--- THE DATA ---
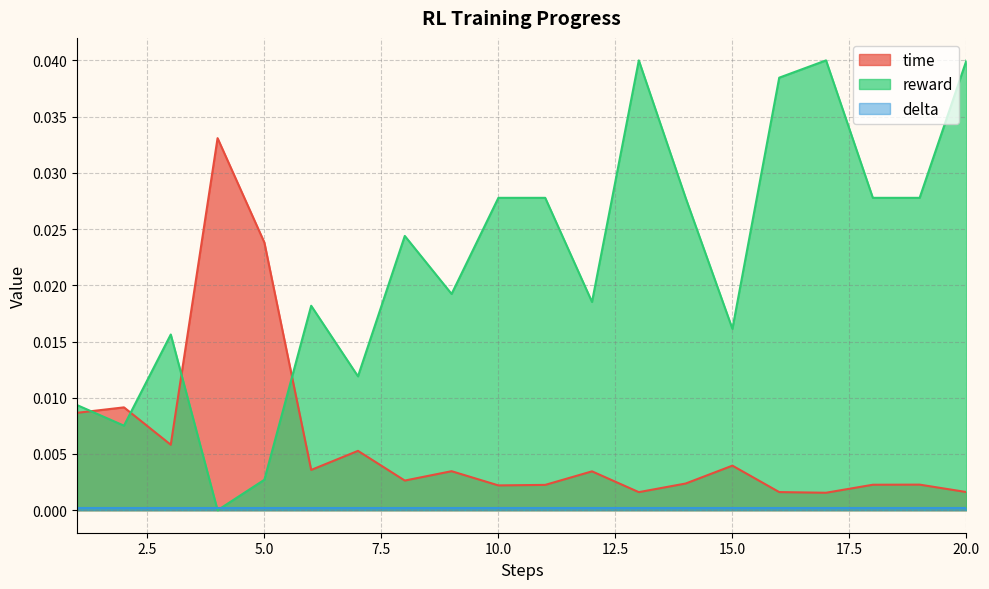

True or false: time has a value of 0.0 at 16.

False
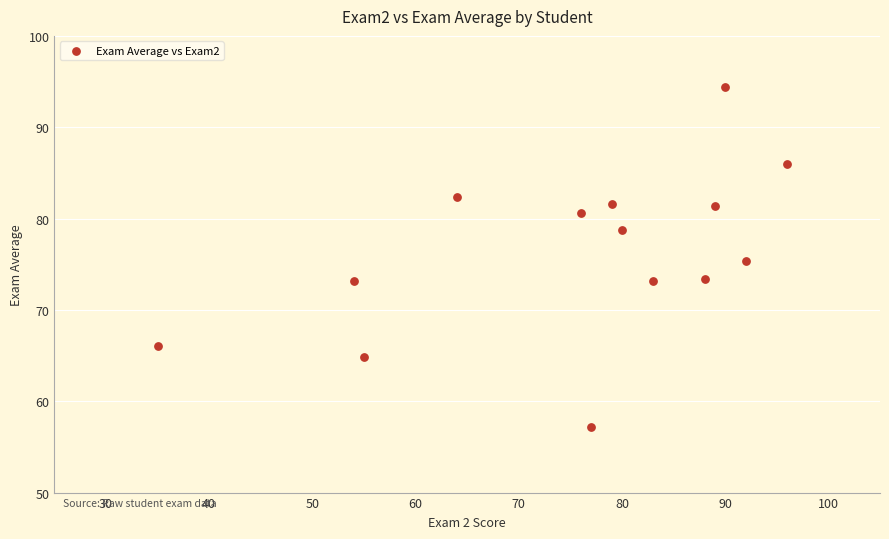

What is the range of X values (max minus min)?

61.0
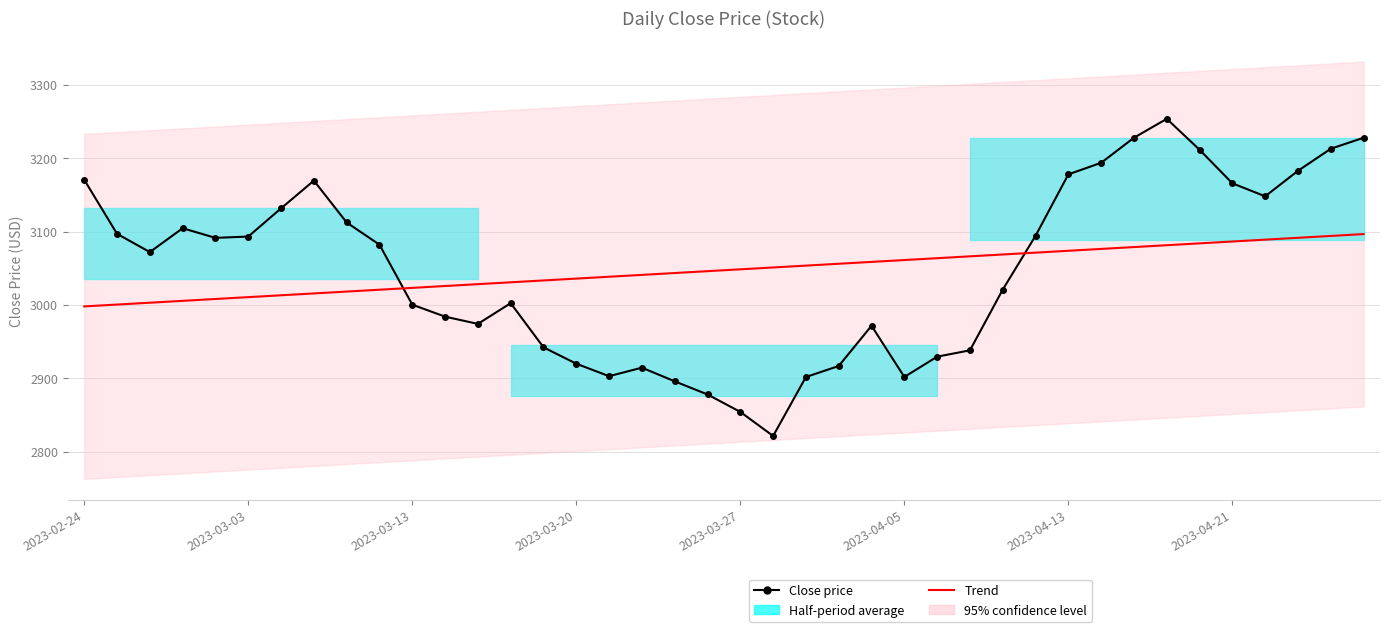

At how many categories does at least one series exceed 3027?

38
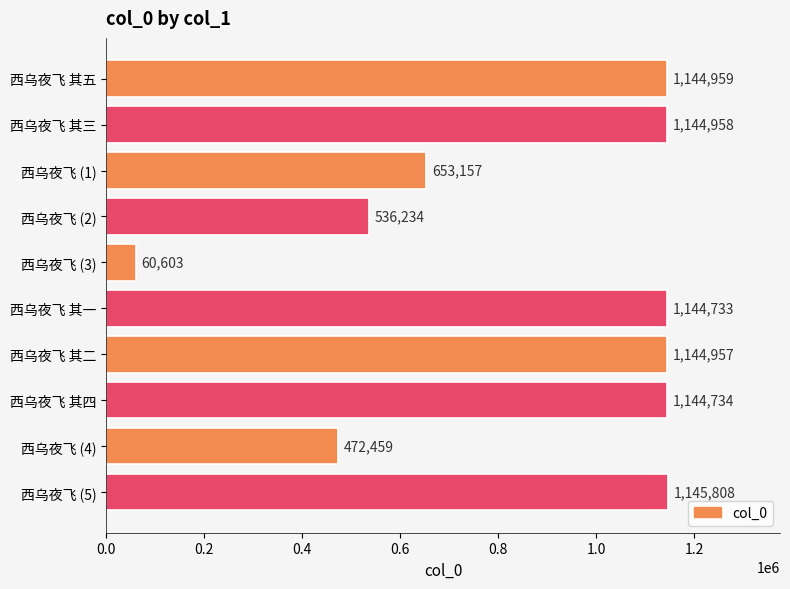

What is the ratio of the value at 西乌夜飞 (5) to the value at 西乌夜飞 其四?

1.0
---
TASK INSTRUCTIONS: Format the lines from the one containing "What is the range" through the last line above as a Markdown table with the columns Row and Line, numbering each row and skipping blank lines. Omit the pictures.

RESPONSE TO THIS EXERCISE:
| Row | Line |
|---|---|
| 1 | What is the range of X values (max minus min)? |
| 2 | 61.0 |
| 3 | At how many categories does at least one series exceed 3027? |
| 4 | 38 |
| 5 | What is the ratio of the value at 西乌夜飞 (5) to the value at 西乌夜飞 其四? |
| 6 | 1.0 |